Getting the Farringdon programme off to a swinging start will be The JT Band, whose director Jason Thompson has entertained both Bill Clinton and Michael Douglas in the course of his 27 year international career.

Over at London Bridge, one of the UK’s leading saxophonists, Alex Garner, will be entertaining guests, as part of a jazz quartet.

For both venues, music starts at 8.30pm, with a £5 cover charge after 8pm.

For those in need of further persuasion, Vivat Bacchus is also well known as one of the country’s top ambassadors for South African wine. This is the place to come and discover – or reacquaint yourself with – some of the most exciting and elegant wines the country has to offer.

Several are available by the glass, such as Paul Cluver’s 2008 Sauvignon Blanc (£5.50), or for those looking for a taste of something truly special, the beautifully sweet Vin de Constance from Klein Constantia (£14.50).

By the bottle you can find a roll call of South Africa’s most highly regarded estates and winemakers, from Hamilton Russell, to Vergelegen and Martin Meinert. In addition, owner Gerrie Knoetze and his team have selected an impressive range of wines from other corners of the world, including Mount Difficulty Pinot Noir (£45) and, staying in New Zealand, Cloudy Bay Sauvignon Blanc (£49). If you ask nicely, wines from the list are also available to take home at a more friendly retail price.

On the food side, expect modern European dishes with the occasional South African ringer. It’s not every restaurant that offers a choice between Loch Duart Salmon and Kudu tartar. Both branches also take their cheese seriously, with a special room designed for guests to wander through with a glass of wine and pick their own selection.

Vivat Bacchus also runs a wine club, bringing its regulars together for winemaker dinners, masterclasses and tastings, with an event of some kind taking place just about every week. Both branches are also well geared up for private or corporate events, with separate dining rooms downstairs.

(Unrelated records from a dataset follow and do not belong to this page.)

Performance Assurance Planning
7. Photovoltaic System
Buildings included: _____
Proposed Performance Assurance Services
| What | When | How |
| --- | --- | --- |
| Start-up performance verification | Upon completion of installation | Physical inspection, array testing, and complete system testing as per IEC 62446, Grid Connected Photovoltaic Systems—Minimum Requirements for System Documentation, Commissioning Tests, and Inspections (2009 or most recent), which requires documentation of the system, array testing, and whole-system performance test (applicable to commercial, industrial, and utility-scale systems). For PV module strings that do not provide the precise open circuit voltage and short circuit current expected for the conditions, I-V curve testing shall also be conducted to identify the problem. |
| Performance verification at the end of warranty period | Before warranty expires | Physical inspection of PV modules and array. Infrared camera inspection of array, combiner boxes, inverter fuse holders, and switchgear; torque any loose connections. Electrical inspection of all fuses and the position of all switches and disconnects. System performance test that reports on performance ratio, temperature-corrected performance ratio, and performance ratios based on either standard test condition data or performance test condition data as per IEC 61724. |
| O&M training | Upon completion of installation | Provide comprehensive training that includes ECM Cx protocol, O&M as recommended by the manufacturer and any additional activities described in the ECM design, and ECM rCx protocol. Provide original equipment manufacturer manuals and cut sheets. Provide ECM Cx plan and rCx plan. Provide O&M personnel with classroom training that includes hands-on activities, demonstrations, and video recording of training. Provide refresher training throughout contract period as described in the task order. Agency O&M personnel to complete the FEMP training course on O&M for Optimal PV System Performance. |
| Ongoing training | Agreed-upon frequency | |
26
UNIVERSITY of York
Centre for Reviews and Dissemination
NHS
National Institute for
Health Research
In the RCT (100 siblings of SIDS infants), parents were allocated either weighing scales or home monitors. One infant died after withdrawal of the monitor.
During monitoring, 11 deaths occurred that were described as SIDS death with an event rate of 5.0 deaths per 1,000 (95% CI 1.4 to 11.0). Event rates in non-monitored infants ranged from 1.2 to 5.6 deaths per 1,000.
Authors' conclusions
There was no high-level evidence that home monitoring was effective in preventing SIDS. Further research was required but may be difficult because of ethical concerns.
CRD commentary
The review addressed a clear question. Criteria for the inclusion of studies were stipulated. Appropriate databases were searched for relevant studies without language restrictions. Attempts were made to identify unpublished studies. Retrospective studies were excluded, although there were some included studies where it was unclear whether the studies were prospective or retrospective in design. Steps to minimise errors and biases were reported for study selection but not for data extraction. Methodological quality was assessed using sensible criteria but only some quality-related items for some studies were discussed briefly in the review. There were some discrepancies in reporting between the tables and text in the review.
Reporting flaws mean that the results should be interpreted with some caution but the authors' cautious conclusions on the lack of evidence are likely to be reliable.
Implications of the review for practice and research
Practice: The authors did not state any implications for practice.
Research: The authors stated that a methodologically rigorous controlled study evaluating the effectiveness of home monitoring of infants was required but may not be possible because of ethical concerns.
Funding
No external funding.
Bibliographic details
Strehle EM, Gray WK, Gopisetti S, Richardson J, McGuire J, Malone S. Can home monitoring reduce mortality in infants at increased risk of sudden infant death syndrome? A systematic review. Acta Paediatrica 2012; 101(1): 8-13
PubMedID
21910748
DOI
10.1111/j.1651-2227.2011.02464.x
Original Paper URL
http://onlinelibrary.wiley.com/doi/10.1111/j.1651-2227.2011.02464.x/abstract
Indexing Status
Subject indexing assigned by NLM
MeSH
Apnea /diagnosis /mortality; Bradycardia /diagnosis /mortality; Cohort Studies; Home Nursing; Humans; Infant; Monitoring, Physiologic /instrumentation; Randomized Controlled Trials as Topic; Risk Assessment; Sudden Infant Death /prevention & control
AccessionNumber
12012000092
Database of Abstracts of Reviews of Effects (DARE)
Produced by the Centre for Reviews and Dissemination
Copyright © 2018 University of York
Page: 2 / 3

It might be tempting to criticise Vivat Bacchus for pushing the fusion of two rather different cuisines, but when springbok fillets are so tender and full of flavour, it seems narrow-minded to object to the fact they’re resting on top of an equally delicious risotto.

In short, it’s the passion and attention to detail which make Vivat Bacchus work, and with so many different events in place, there’s every excuse to pay a visit soon.